When I learned that Rod Stewart was playing in Perth on February 4th, 2012, I knew that was the real reason I was going to Australia, the real reason I was going to Western Australia. Everyone always asks, why Perth? Most of the people I have met who have been to Australia have only been to the eastern side of the country and said that Perth was too far away, yet they generally had a sense of regret in not going. Imagine the size of the United States, and New York, Boston, Miami, Chicago, Dallas, and LA were all along the eastern coast, but there was only San Diego on the west. That's kinda like what Perth is. So I figured, why not start on the west and make my way east. Everyone here think I'm absolutely nuts for wanting to take the train across the outback to go from west to east, but that's such a huge part of the continent....why miss it?? I digress, I DIGRESS! Back to Rod. The real reason I'm in Perth, Western Australia is to see Rod Stewart. There was no denying the fact that I was buying tickets to this concert. Sure, I stalled for a while in buying the tickets as they were so expensive, I wasn't sure if anyone would want to go with me, I wasn't sure where I'd actually be in February, and I wasn't really sure if Rod would still be kickin' it so many months ahead. But, with the eternal thanks and help from Chris and Beth for sponsoring my purchase with my Christmas and Birthday gift, I splurged on the best seats available (with ticket insurance, which I never get, but just in case).

Rod Stewart is one sexy beast.

This night, completely sober with Fun Bobby, may have been the highlight of my entire trip so far. That's hard to beat because I've had a lot of fun and a lot of good nights here. But man oh man does Rod put on a good show. I have to admit, I was a little nervous - how old is he? I kept thinking back to the Justin Timberlake concert with Jess in Boston a couple years ago and how he brought sexy back with those dance moves. Avoiding his ramen noodle hair and looking at his feet could make anyone fall in love with JT. But Rod brought sexy to a whole new level. Sure, U2 is a overly-elaborate concert held together with its classic tunes, I could watch Tina Turner in concert on TV any time it's on, and heck, I even had a great time at N*Sync (or is it 'Nsync? NsYnC*?) , my first ever concert that we were tricked into going - completely covered in bug spray as we thought we were going camping. But Rod Stewart, Perth, February 4th, 2012 was by far the best concert I have ever been to.

 I don't know about old fart Fun Bobby, but I think I was definitely one of the youngest people in the audience. I would even dare to say by even at least 15-20 years. These women were decked out in their leopard print outfits that probably haven't been worn since 1978 when he released his album Blondes Have More Fun (it's true, the Australian sun has turned my hair a funny brassy colour. needs.fixed.asap).

DATA SECTION =

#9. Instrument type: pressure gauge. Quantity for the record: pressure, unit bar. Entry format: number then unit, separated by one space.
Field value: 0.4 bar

ACTIVITY LIST =
#1 In the passage about the Rod Stewart concert, condense the paragraph beginning "I don't know about old fart Fun Bobby" into a short bulleted list that keeps its main facts.
#2 Copy the passage about the Rod Stewart concert between "I don't know" and "brassy colour. needs.fixed.asap).", inclusive, and swap "leopard print" for "zebra print".
The data shown here come from a source unrelated to the passage about the Rod Stewart concert.

COMPLETED EXERCISE =
#1
- The writer felt like one of the youngest people in the audience, likely by at least 15-20 years.
- Women in the crowd wore leopard print outfits, probably not worn since 1978, when Rod Stewart released the album Blondes Have More Fun.
- The Australian sun had turned the writer's hair a brassy color that needed fixing right away.

#2
I don't know about old fart Fun Bobby, but I think I was definitely one of the youngest people in the audience. I would even dare to say by even at least 15-20 years. These women were decked out in their zebra print outfits that probably haven't been worn since 1978 when he released his album Blondes Have More Fun (it's true, the Australian sun has turned my hair a funny brassy colour. needs.fixed.asap).